● SUPPLIED TEXT
───
Treatment & Thoughts

At this point I have written a treatment of my animation. Some things might still change but I think it’s a pretty final general outline of the story.

Additionally, I attended a lecture from a Holocaust survivor yesterday. It was particularly interesting and relevant to me due to the child perspective of his story and also the focus on emotional aspects as he was too young at the time to understand the politics and such. He also spoke briefly about his work in educating people about the Holocaust and I found it very interesting that he said that he had to make a small joke now and then and tell his story quite lightheartedly, despite the pain he still feels, to keep an audience and to convey it in an emotionally manageable way (for him and his audience). I think this is something I can keep in mind with my work.

In terms of my actual work, one thing I’m struggling with is a title but this will come in time and it could really be one of the last things I do. Another struggle, or concern, I have is that with using animals I’m not sure exactly how much I want to incorporate human things. By this I mean there is a train in the story and a house; these kind of have to be included but do the animals wear clothes? Or use guns? There are really three ways of incorporating human objects with anthropomorphism: 1) animals are aware of human things but they are human things and humans exist and use them e.g. Watership Down, 101 Dalmations; 2) Humans don’t exist but things still do and in this case are created and used by the animals in place of people, including everything from vehicles to houses to clothes e.g. My Little Pony, Disney’s Robin Hood; 3) Humans exist with their things but animals have their own equivalents or have adapted human things into their own, particularly with clothes/accessories/etc. e.g. Chicken Run, Aristocats.

 
 
 

I think the best for mine would be the second choice. I think this is the most easily relatable option for children and also I don’t really want humans to exist at all within the universe of my animation – consider it really as an ‘alternate’ history where the same thing happened but with animals, as with Robin Hood which also, basically, retells a historical story just with animals in place of people.
───
● EXERCISE REQUIREMENTS
a) Answer these questions about the animation post, one line each: (i) Who gave the lecture the writer attended? (ii) Which of the three ways of incorporating human objects does the writer consider best for the animation? (iii) Which two examples are given for the first way?
b) Copy word for word the part of the animation post that opens with the words containing "Additionally, I attended" and closes with "with my work.".

● MATERIAL SUPPLIED
───
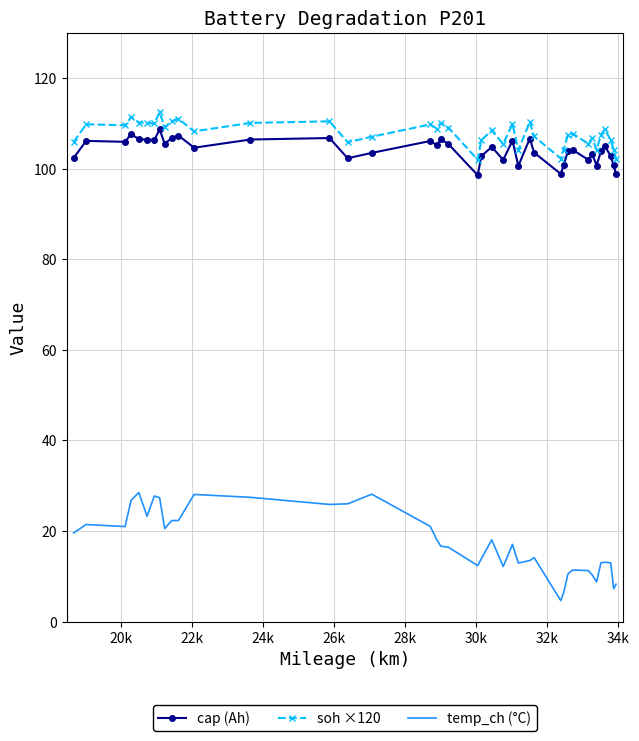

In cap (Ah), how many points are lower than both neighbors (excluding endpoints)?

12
───
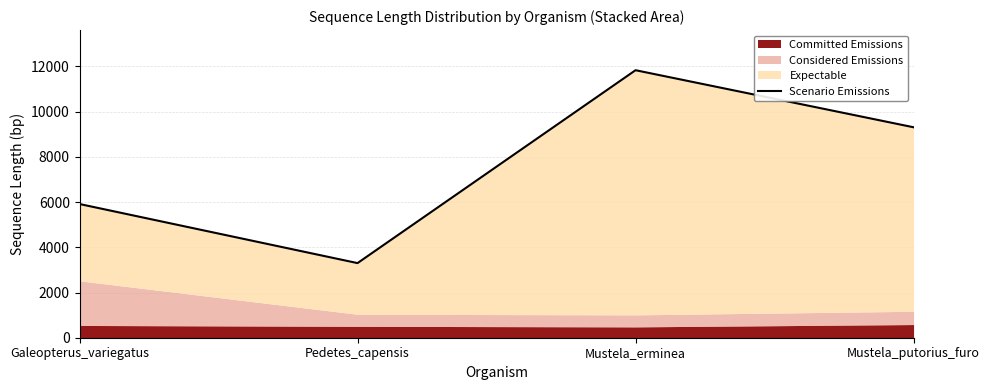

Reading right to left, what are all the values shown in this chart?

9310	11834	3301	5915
───
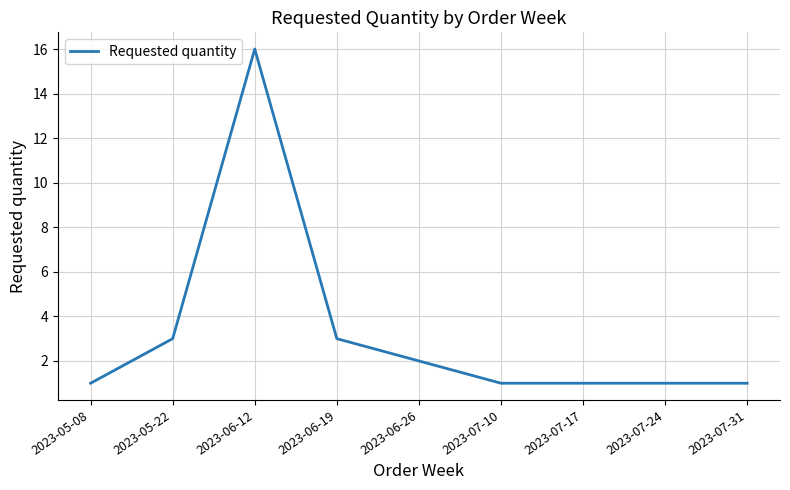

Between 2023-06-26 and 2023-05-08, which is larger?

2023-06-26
───
● SOLVED PROBLEMS
a)
(i) A Holocaust survivor
(ii) The second choice
(iii) Watership Down and 101 Dalmations

b)
Additionally, I attended a lecture from a Holocaust survivor yesterday. It was particularly interesting and relevant to me due to the child perspective of his story and also the focus on emotional aspects as he was too young at the time to understand the politics and such. He also spoke briefly about his work in educating people about the Holocaust and I found it very interesting that he said that he had to make a small joke now and then and tell his story quite lightheartedly, despite the pain he still feels, to keep an audience and to convey it in an emotionally manageable way (for him and his audience). I think this is something I can keep in mind with my work.